Die Abrechnung erfolgt einfach und transparent mittels hinterlegter Kreditkarte, das Fahrerlebnis kann bewertet werden. Mit diesem Ansatz kann den Kunden einerseits eine hervorragende Preis-Leistung geboten werden – eine Limousine für den ungefähren Preis eines normalen Taxis – und andererseits den lokalen Limousinen-Betreiber oder Einzelunternehmer eine bessere Auslastung gewährleistet werden. Bei letzteren sind sonst Kurzfahrten verpönt.

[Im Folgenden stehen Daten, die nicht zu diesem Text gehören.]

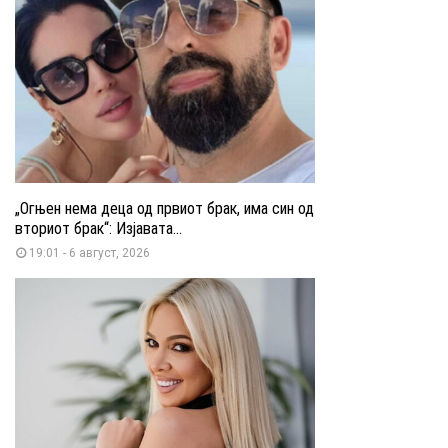
„Огњен нема деца од првиот брак, има син од
вториот брак“: Изјавата...
19:01 - 6 август, 2026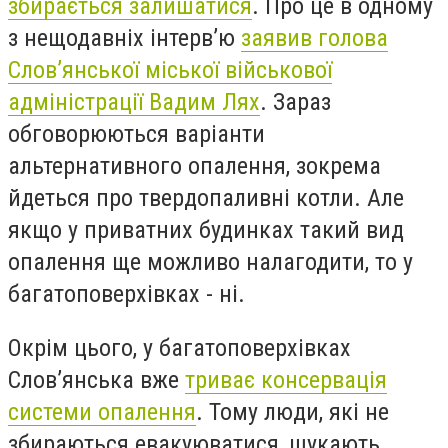
збирається залишатися
. Про це в одному
з нещодавніх інтерв’ю
заявив голова
Слов’янської міської військової
адміністрації Вадим Лях
. Зараз
обговорюються варіанти
альтернативного опалення, зокрема
йдеться про твердопаливні котли. Але
якщо у приватних будинках такий вид
опалення ще можливо налагодити, то у
багатоповерхівках - ні.
Окрім цього, у багатоповерхівках
Слов’янська вже
триває консервація
системи опалення
. Тому люди, які не
збираються евакуюватися, шукають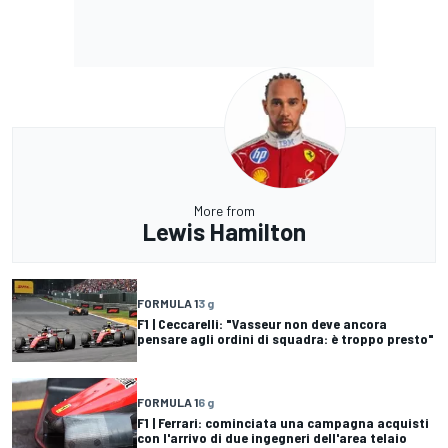
More from
Lewis Hamilton
FORMULA 1
3 g
F1 | Ceccarelli: "Vasseur non deve ancora
pensare agli ordini di squadra: è troppo presto"
FORMULA 1
6 g
F1 | Ferrari: cominciata una campagna acquisti
con l'arrivo di due ingegneri dell'area telaio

Trotz der raschen Expansion und der mittlerweile schon fast unübersichtlichen Fahrzeugkategorien (uberTAXI, uberX, UberBLACK, UberSUV, UberLUX) bleibt man dem Ausgangsprinzip treu, dass keine wichtige Funktion weiter als 2 Klicks entfernt sein sollte.

Interessant war weiter an den Ausführungen von Sarah und Frederic vom Launcher-Team Zürich die verschiedenen Herausforderungen als international expandierendes Unternehmen wie z.B. unterschiedliche gesetzlichen Grundlagen, diverses Social Media-Kanäle, Zahlungs- und Sprachgewohnheiten, die es zu berücksichtigen gilt. Aktuell schreibt das Unternehmen noch keine schwarzen Zahlen, da die Einnahmen in die Expansion investiert werden

Amüsant war schliesslich die Tatsache, dass UBER als eines der ersten mobilefirst-Unternehmen am Anfang eine relativ schlecht gemachte Internetseite für Desktopcomputer hatte. Der Auftritt wurde nun verbessert und kann hier begutachtet werden. Für den Nummer 1 Verkaufskanal der Smartphones gibt es native Apps für iPhones, Android und Blackberry 7. Für andere Geräte und Plattformen gibt es die Mobile Webseite m.uber.com.